◆ **Description of the task**: Please print every record exactly as it stands, leaving out the pictures.

◆ **Extracted entries**:
---
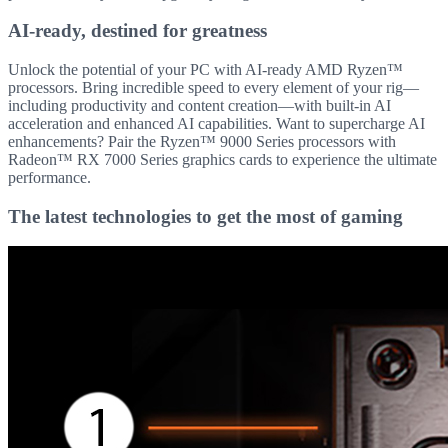
AI-ready, destined for greatness
Unlock the potential of your PC with AI-ready AMD Ryzen™
processors. Bring incredible speed to every element of your rig—
including productivity and content creation—with built-in AI
acceleration and enhanced AI capabilities. Want to supercharge AI
enhancements? Pair the Ryzen™ 9000 Series processors with
Radeon™ RX 7000 Series graphics cards to experience the ultimate
performance.
The latest technologies to get the most of gaming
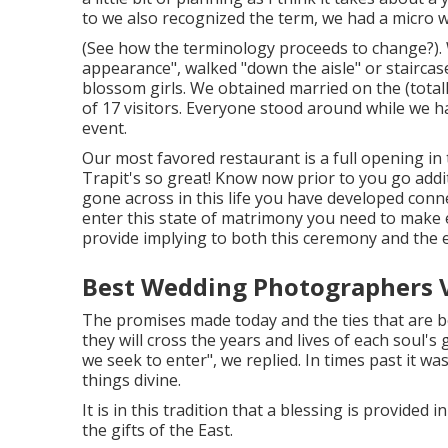
to we also recognized the term, we had a micro w
(See how the terminology proceeds to change?). We
appearance", walked "down the aisle" or staircas
blossom girls. We obtained married on the (totall
of 17 visitors. Everyone stood around while we h
event.
Our most favored restaurant is a full opening in 
Trapit's so great! Know now prior to you go addit
gone across in this life you have developed conn
enter this state of matrimony you need to make e
provide implying to both this ceremony and the 
Best Wedding Photographers Vi
The promises made today and the ties that are b
they will cross the years and lives of each soul's
we seek to enter", we replied. In times past it wa
things divine.
It is in this tradition that a blessing is provided
the gifts of the East.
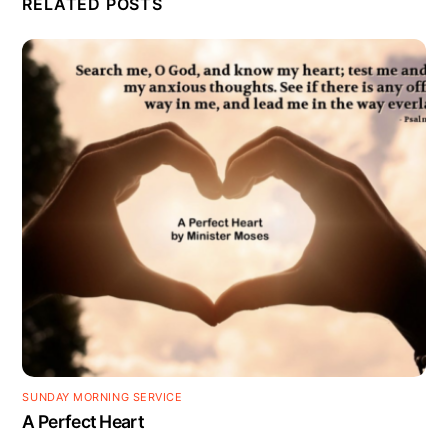
RELATED POSTS
SUNDAY MORNING SERVICE
A Perfect Heart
---
◆ **Reply to the task**:
AI-ready, destined for greatness
Unlock the potential of your PC with AI-ready AMD Ryzen™
processors. Bring incredible speed to every element of your rig—
including productivity and content creation—with built-in AI
acceleration and enhanced AI capabilities. Want to supercharge AI
enhancements? Pair the Ryzen™ 9000 Series processors with
Radeon™ RX 7000 Series graphics cards to experience the ultimate
performance.
The latest technologies to get the most of gaming
to we also recognized the term, we had a micro w
(See how the terminology proceeds to change?). We
appearance", walked "down the aisle" or staircas
blossom girls. We obtained married on the (totall
of 17 visitors. Everyone stood around while we h
event.
Our most favored restaurant is a full opening in 
Trapit's so great! Know now prior to you go addit
gone across in this life you have developed conn
enter this state of matrimony you need to make e
provide implying to both this ceremony and the 
Best Wedding Photographers Vi
The promises made today and the ties that are b
they will cross the years and lives of each soul's
we seek to enter", we replied. In times past it wa
things divine.
It is in this tradition that a blessing is provided
the gifts of the East.
RELATED POSTS
SUNDAY MORNING SERVICE
A Perfect Heart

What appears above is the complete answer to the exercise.